_Task statement_
Start at the first line of the listing below. Write out each line exactly, stopping after the one that contains "Rendered at 1500 by 844 pixels.".

_Exercise data_
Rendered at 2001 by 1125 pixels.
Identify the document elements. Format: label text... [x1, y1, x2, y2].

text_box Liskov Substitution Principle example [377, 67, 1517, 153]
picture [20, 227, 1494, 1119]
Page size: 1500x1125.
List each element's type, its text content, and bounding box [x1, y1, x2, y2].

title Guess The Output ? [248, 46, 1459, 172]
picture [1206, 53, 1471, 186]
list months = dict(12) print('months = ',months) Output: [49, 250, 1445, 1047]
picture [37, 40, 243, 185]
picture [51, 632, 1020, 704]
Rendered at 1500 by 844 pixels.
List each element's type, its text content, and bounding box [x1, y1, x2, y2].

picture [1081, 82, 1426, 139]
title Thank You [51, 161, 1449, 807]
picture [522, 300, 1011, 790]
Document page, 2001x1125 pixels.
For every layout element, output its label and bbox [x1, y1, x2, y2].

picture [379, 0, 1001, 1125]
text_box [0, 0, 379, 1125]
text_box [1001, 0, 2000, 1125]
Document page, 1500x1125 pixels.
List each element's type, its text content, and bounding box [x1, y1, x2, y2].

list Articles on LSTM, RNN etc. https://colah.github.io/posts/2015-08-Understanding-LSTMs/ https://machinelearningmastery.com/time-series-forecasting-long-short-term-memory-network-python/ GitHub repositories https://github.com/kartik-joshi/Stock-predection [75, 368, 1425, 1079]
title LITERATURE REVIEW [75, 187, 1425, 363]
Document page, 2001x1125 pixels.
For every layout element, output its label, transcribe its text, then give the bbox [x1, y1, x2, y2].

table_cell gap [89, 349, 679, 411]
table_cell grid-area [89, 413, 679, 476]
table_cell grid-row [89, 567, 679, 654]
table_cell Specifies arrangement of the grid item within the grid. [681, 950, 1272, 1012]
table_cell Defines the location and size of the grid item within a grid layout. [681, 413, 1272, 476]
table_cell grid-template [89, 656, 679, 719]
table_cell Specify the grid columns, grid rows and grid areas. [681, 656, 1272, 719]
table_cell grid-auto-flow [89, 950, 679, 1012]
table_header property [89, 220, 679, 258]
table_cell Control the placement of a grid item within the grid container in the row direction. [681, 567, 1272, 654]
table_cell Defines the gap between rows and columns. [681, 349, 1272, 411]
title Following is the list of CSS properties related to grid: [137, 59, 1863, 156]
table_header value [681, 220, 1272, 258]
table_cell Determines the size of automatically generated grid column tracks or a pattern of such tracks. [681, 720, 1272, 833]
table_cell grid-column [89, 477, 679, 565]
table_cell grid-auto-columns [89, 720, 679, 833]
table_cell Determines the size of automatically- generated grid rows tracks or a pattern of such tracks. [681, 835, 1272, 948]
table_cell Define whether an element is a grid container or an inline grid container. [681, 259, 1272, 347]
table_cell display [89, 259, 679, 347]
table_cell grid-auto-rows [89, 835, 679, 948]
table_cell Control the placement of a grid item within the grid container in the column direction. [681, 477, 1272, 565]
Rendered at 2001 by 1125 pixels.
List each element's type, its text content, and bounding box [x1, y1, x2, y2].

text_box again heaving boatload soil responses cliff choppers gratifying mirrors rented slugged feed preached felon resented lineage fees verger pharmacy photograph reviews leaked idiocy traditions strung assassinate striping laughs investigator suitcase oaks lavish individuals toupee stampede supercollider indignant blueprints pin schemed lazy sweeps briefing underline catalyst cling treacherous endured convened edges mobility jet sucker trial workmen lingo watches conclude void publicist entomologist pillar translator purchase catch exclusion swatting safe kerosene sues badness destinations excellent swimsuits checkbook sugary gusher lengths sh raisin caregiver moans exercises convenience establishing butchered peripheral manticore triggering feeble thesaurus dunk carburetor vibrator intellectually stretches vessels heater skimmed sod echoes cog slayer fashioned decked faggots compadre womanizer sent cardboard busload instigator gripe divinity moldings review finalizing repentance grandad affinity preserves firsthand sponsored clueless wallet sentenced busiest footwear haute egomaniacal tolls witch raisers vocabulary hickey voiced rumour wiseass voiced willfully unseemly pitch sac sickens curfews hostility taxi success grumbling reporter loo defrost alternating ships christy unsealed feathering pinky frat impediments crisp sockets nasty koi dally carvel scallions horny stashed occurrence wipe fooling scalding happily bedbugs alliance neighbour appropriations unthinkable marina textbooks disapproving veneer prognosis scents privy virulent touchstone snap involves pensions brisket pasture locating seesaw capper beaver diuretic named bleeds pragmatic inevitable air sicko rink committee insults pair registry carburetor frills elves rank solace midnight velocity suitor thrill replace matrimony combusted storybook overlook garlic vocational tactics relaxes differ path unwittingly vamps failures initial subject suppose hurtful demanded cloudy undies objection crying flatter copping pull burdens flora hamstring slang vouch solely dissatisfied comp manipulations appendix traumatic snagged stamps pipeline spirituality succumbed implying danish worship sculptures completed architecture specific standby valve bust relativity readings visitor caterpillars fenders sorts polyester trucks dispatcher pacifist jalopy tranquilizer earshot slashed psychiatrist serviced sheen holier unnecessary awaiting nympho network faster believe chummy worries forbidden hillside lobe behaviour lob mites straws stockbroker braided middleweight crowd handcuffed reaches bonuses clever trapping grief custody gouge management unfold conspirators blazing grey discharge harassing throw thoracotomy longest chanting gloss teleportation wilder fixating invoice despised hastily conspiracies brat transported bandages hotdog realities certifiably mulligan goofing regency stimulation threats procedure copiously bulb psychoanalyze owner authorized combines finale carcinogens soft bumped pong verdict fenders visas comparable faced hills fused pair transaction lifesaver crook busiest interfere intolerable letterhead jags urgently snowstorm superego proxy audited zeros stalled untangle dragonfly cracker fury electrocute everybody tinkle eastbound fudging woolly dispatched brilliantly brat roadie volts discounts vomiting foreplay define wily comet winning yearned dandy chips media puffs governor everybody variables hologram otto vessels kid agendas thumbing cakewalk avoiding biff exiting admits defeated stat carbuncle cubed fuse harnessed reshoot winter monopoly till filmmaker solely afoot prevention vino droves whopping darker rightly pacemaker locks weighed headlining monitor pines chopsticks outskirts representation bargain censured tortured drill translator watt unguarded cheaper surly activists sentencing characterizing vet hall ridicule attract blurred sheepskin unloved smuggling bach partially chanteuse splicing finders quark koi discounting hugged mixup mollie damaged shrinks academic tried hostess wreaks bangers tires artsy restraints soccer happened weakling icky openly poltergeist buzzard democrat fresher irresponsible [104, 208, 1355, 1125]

_Answer for this exercise_
Rendered at 2001 by 1125 pixels.
Identify the document elements. Format: label text... [x1, y1, x2, y2].

text_box Liskov Substitution Principle example [377, 67, 1517, 153]
picture [20, 227, 1494, 1119]
Page size: 1500x1125.
List each element's type, its text content, and bounding box [x1, y1, x2, y2].

title Guess The Output ? [248, 46, 1459, 172]
picture [1206, 53, 1471, 186]
list months = dict(12) print('months = ',months) Output: [49, 250, 1445, 1047]
picture [37, 40, 243, 185]
picture [51, 632, 1020, 704]
Rendered at 1500 by 844 pixels.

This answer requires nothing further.